**What the exercise asks**:
Could you write out the line containing "if(rst==1'b1)" and all the lines below it in the data, exactly, through the final one and nothing else?

--- Working data Enclosed Below ---

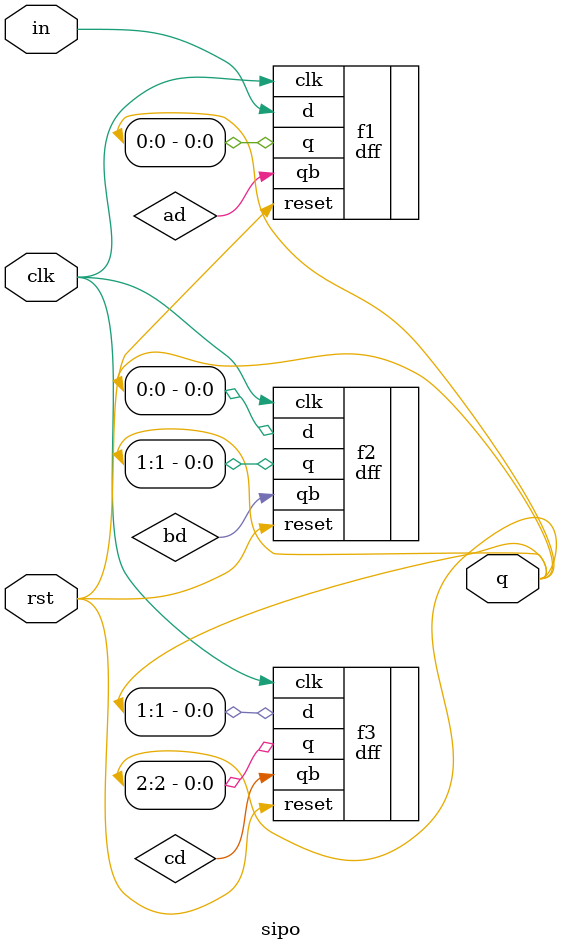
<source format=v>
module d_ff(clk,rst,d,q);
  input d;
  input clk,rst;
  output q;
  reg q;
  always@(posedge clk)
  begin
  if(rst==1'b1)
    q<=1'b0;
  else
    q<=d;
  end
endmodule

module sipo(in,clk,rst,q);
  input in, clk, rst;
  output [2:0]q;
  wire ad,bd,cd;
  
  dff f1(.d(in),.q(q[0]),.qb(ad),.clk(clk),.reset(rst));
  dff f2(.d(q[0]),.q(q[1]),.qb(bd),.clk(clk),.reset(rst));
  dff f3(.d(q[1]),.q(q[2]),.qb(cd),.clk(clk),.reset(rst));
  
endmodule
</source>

--- End of Enclosed Working data ---

**Reply**:
  if(rst==1'b1)
    q<=1'b0;
  else
    q<=d;
  end
endmodule

module sipo(in,clk,rst,q);
  input in, clk, rst;
  output [2:0]q;
  wire ad,bd,cd;
  
  dff f1(.d(in),.q(q[0]),.qb(ad),.clk(clk),.reset(rst));
  dff f2(.d(q[0]),.q(q[1]),.qb(bd),.clk(clk),.reset(rst));
  dff f3(.d(q[1]),.q(q[2]),.qb(cd),.clk(clk),.reset(rst));
  
endmodule
</source>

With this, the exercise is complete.